- _ASSIGNMENT_: Go over the lines below, and when one contains the word "text", copy it.
(DATA SECTION Opens)
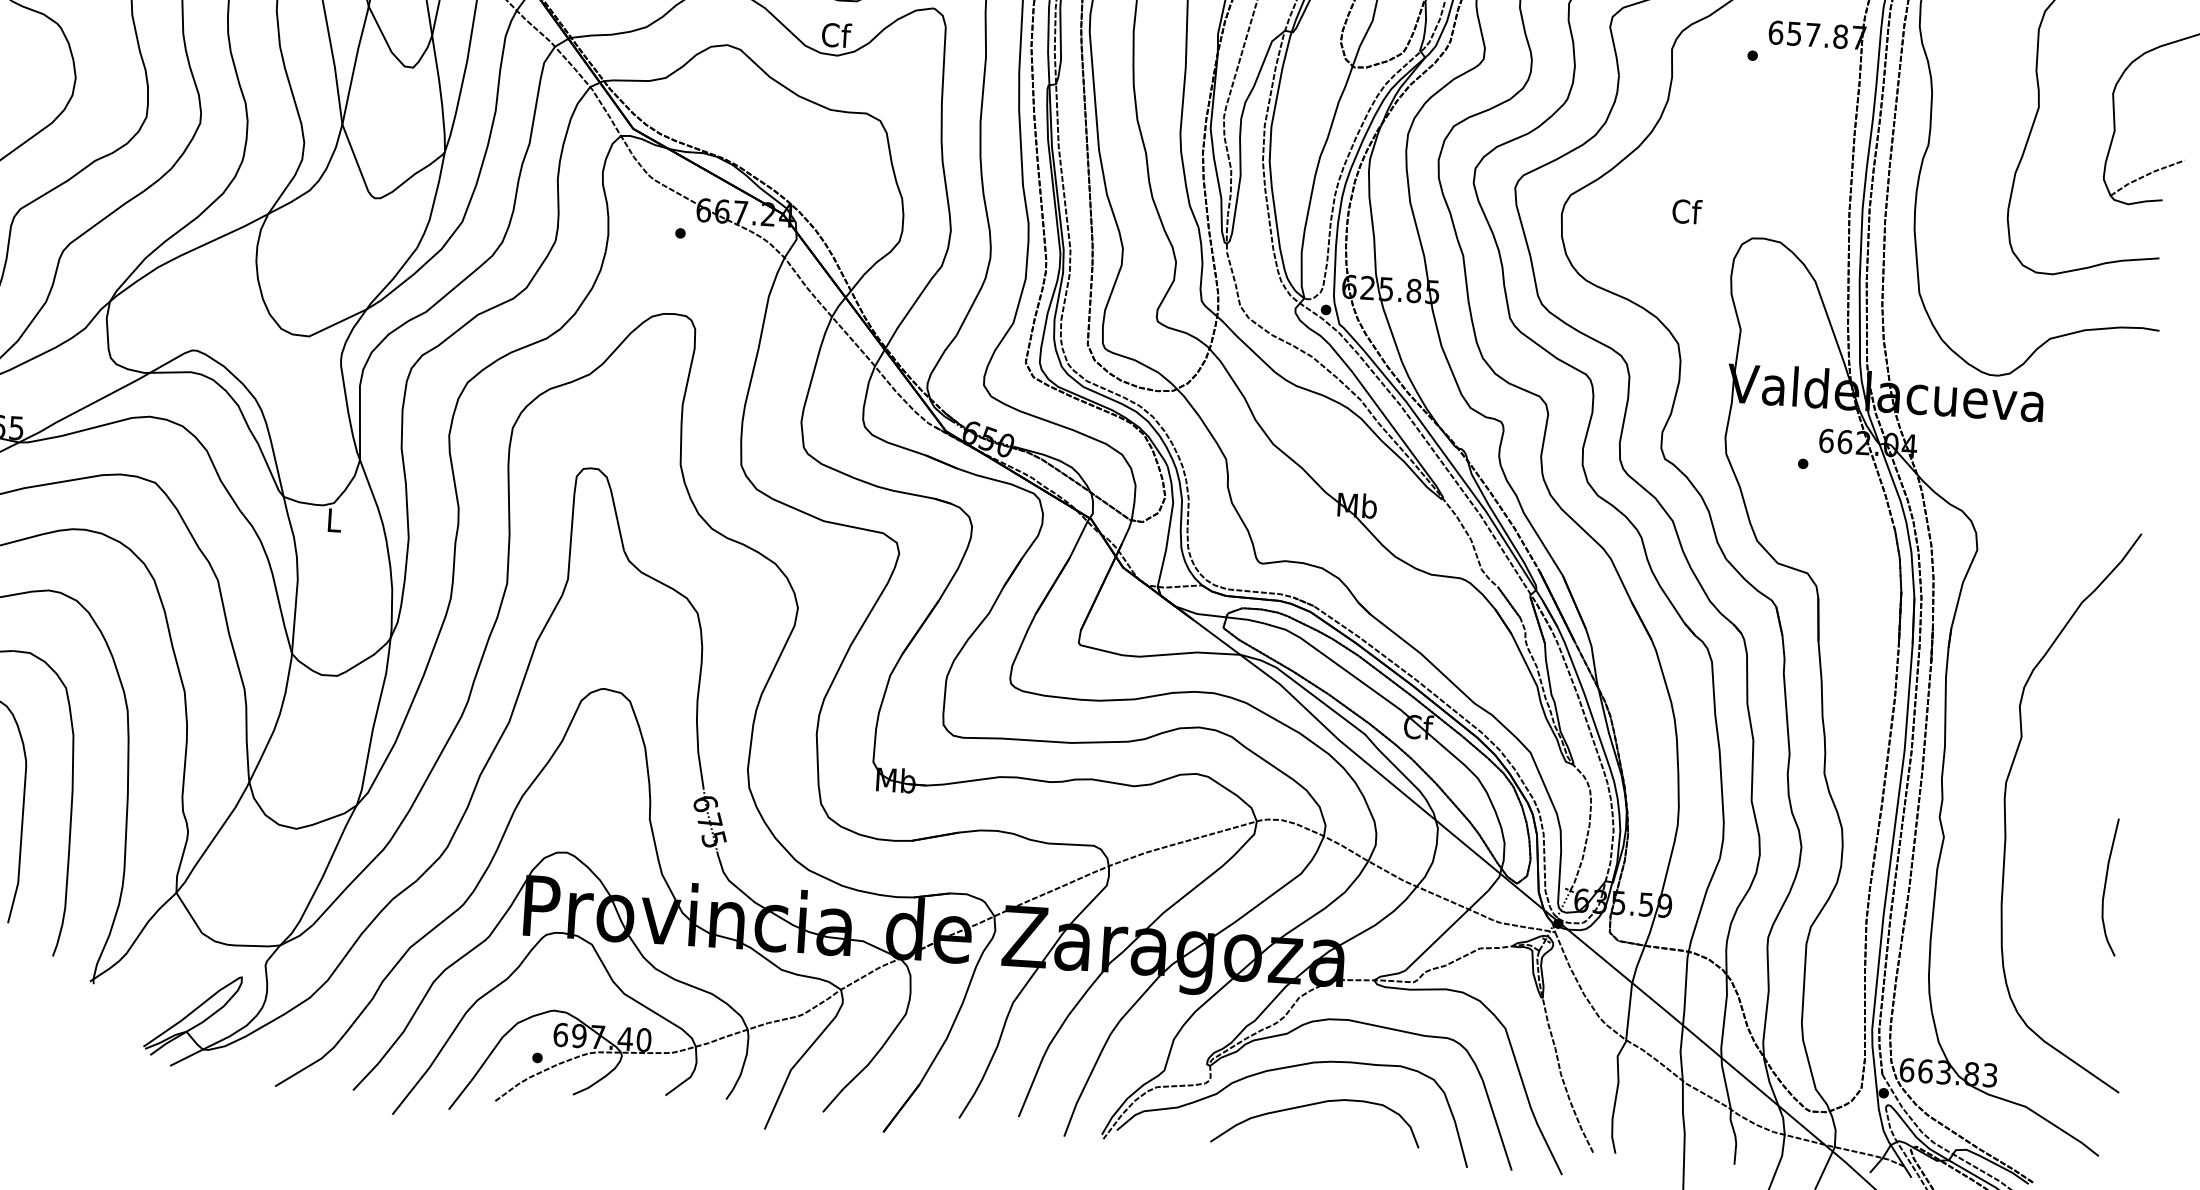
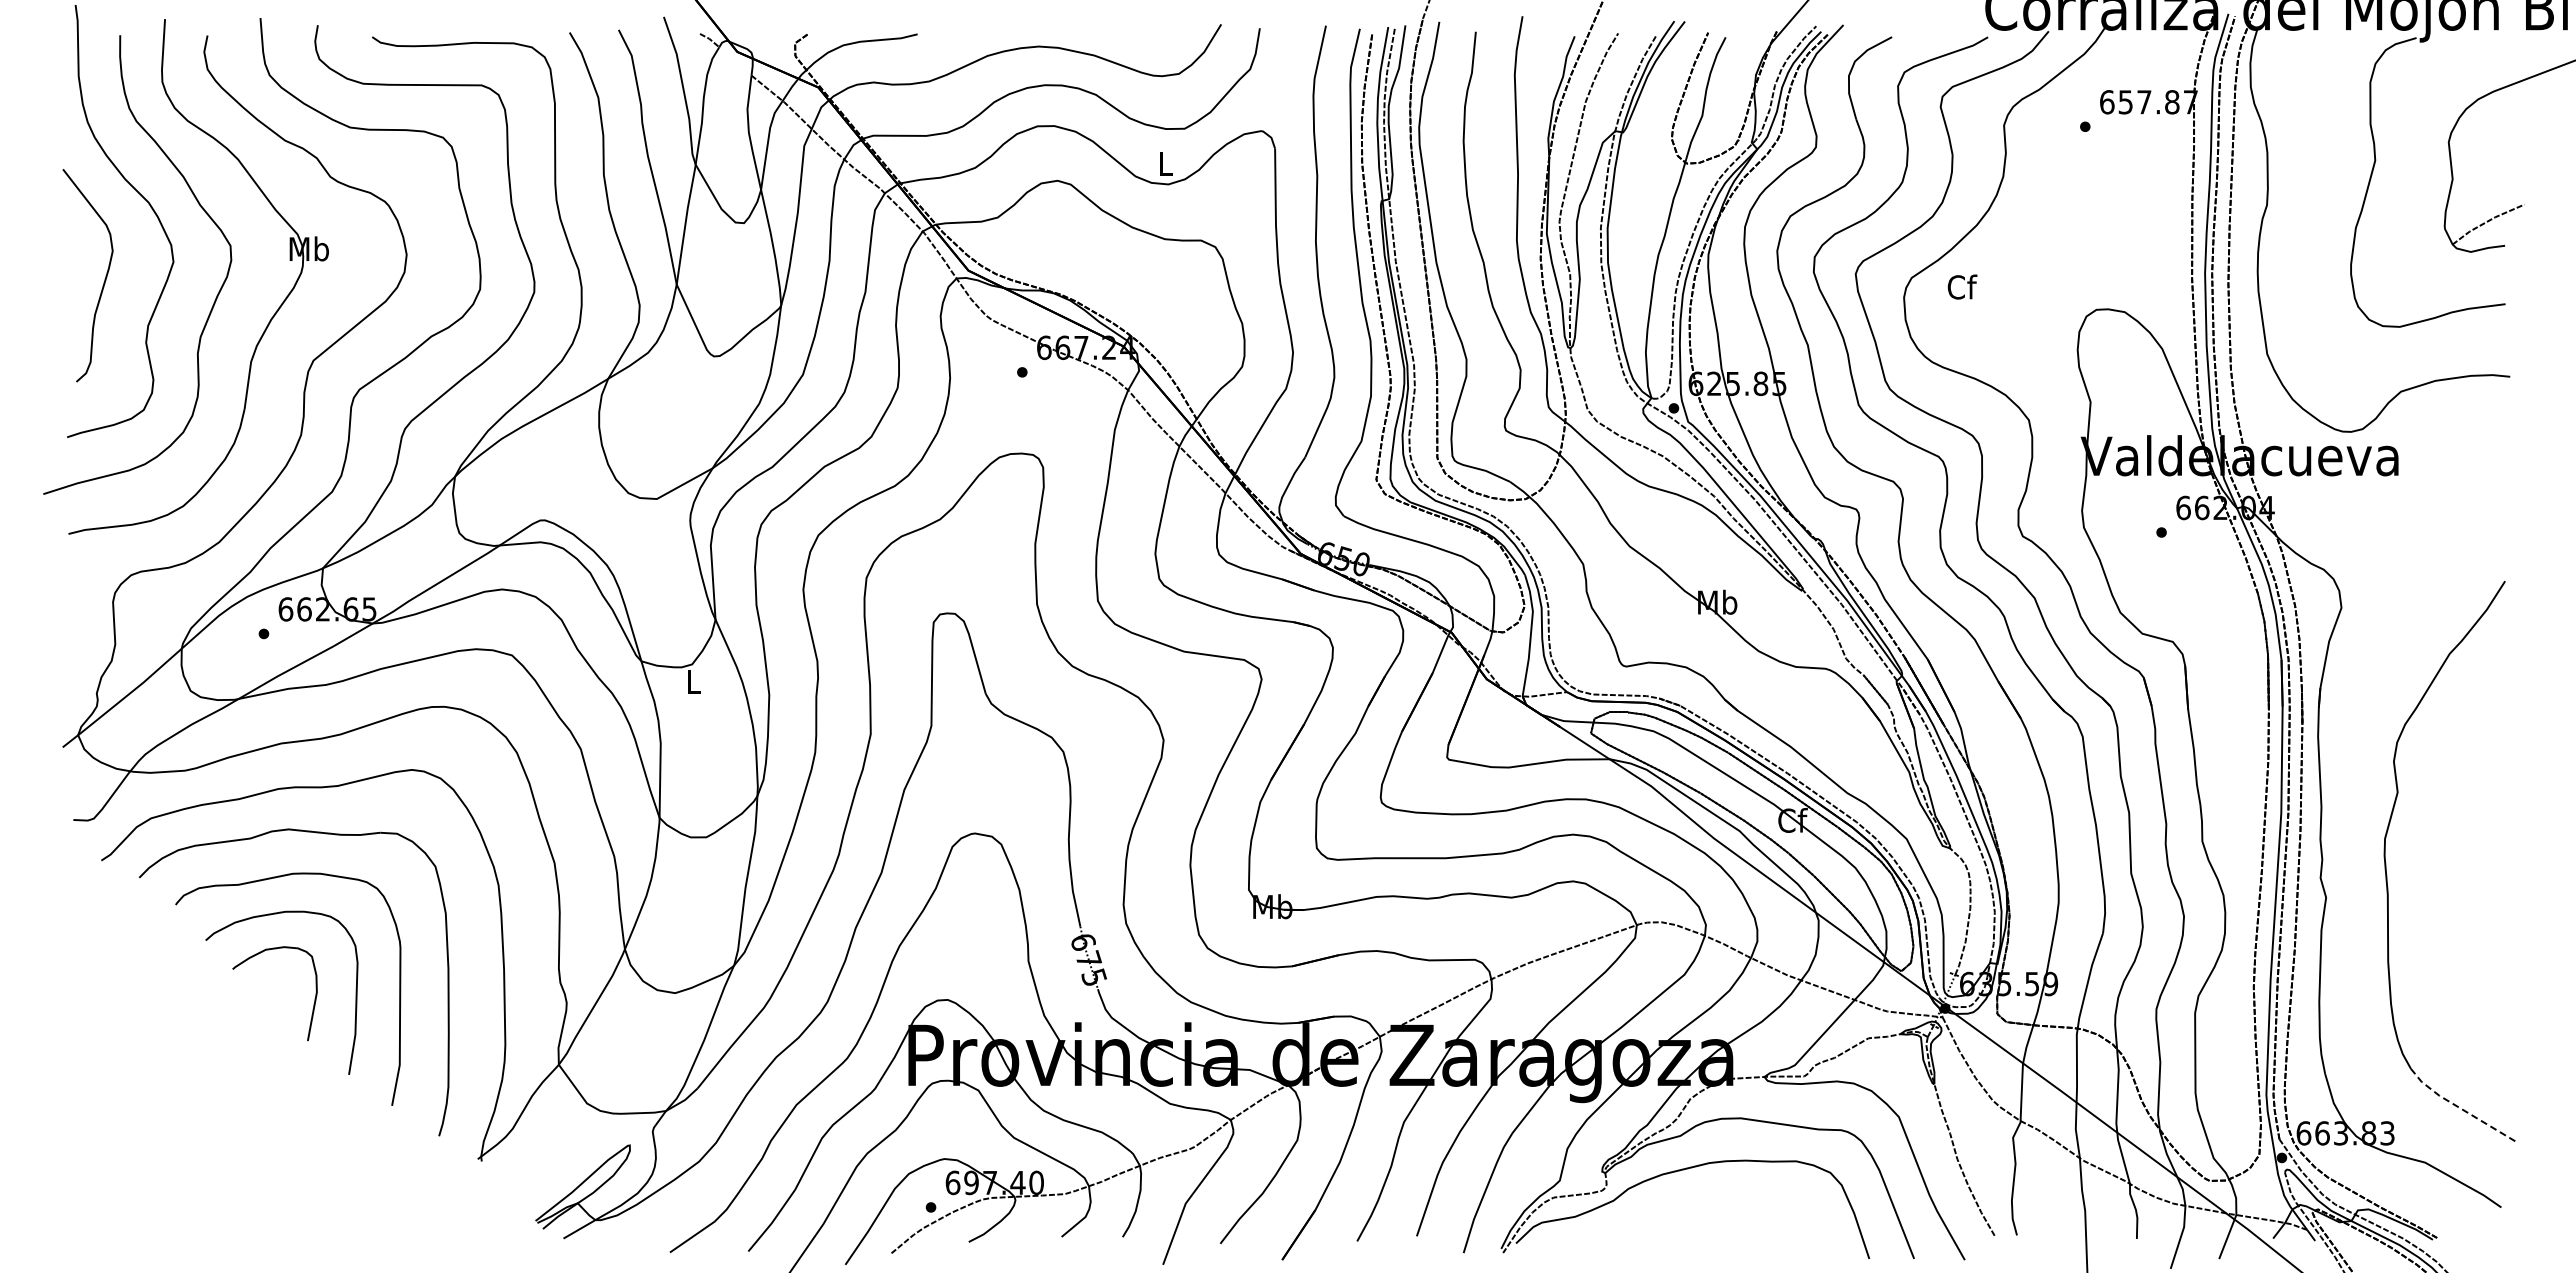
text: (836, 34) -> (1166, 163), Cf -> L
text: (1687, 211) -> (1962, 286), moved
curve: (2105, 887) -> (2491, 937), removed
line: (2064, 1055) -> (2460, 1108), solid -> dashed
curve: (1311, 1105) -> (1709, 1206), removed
(DATA SECTION Closes)
(DATA SECTION Opens)
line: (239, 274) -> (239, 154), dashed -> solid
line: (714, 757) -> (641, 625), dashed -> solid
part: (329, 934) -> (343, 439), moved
(DATA SECTION Closes)
- _SOLUTION TO THIS EXERCISE_:
text: (836, 34) -> (1166, 163), Cf -> L
text: (1687, 211) -> (1962, 286), moved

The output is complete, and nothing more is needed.